▶ [Text provided]:

It works on Release, fails on Debug. I suspect after the optimizer, the compiler is able to realize it doesn't need to unroll the loop.

@dyunchik
Copy link
Contributor Author

dyunchik commented Jan 4, 2022

Indeed, hlms_lights_point was unset to avoid shader variants explosion. So we can't use it in this technique.

@darksylinc
Copy link
Member

I took a look at the generated assembly.

The optimizer is just able to realize it can remove the indirection and replace it with texShadowMap[1] for all point & spot lights, which is why it works.

@dyunchik
Copy link
Contributor Author

dyunchik commented Jan 4, 2022

I took a look at the generated assembly.

The optimizer is just able to realize it can remove the indirection and replace it with texShadowMap[1] for all point & spot lights, which is why it works.

The code should work when texShadowMap[0] is used for point & spot as well.
I've changed shadownode setup for testing purposes. But generally there may be more than two shadow map textures.

@darksylinc
Copy link
Member

darksylinc commented Jan 4, 2022

The code should work when texShadowMap[0] is used for point & spot as well.
I've changed shadownode setup for testing purposes. But generally there may be more than two shadow map textures.

▶ [Items]:
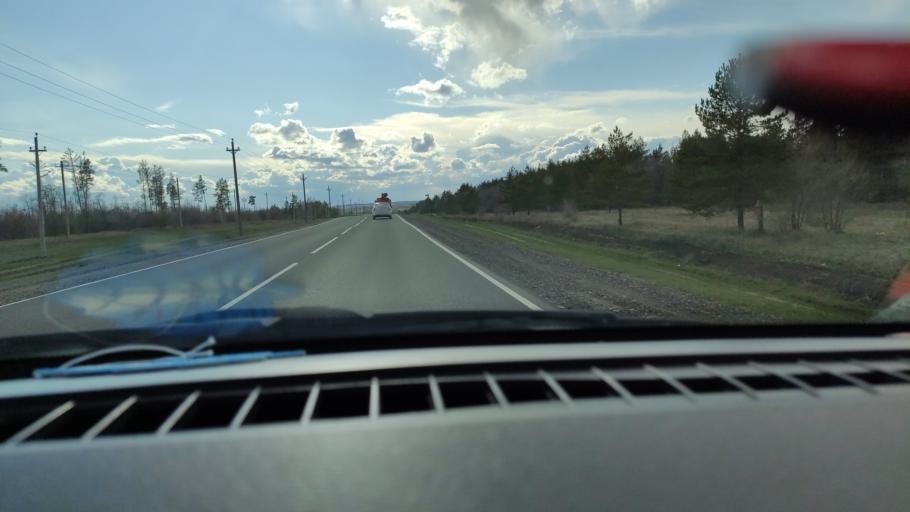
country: RU
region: Saratov
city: Sennoy
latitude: 52.1437
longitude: 46.9263
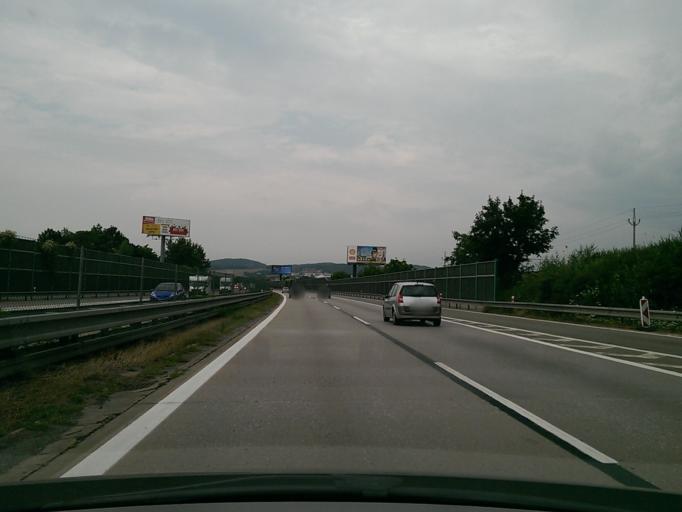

▶ [Tasks]:
1. Rewrite the paragraph of the thread that begins "It works on Release" in a single shorter sentence, keeping its main facts.
2. Using the thread, answer these questions:
(a) Why was hlms_lights_point unset?
(b) What does the optimizer replace the indirection with, and for which lights?
(c) For what purpose was the shadownode setup changed?

▶ [Responses per task]:
1. The code succeeds in Release but fails in Debug, likely because optimization lets the compiler see that the loop need not be unrolled.

2.
(a) To avoid shader variants explosion.
(b) texShadowMap[1], for all point and spot lights.
(c) For testing purposes.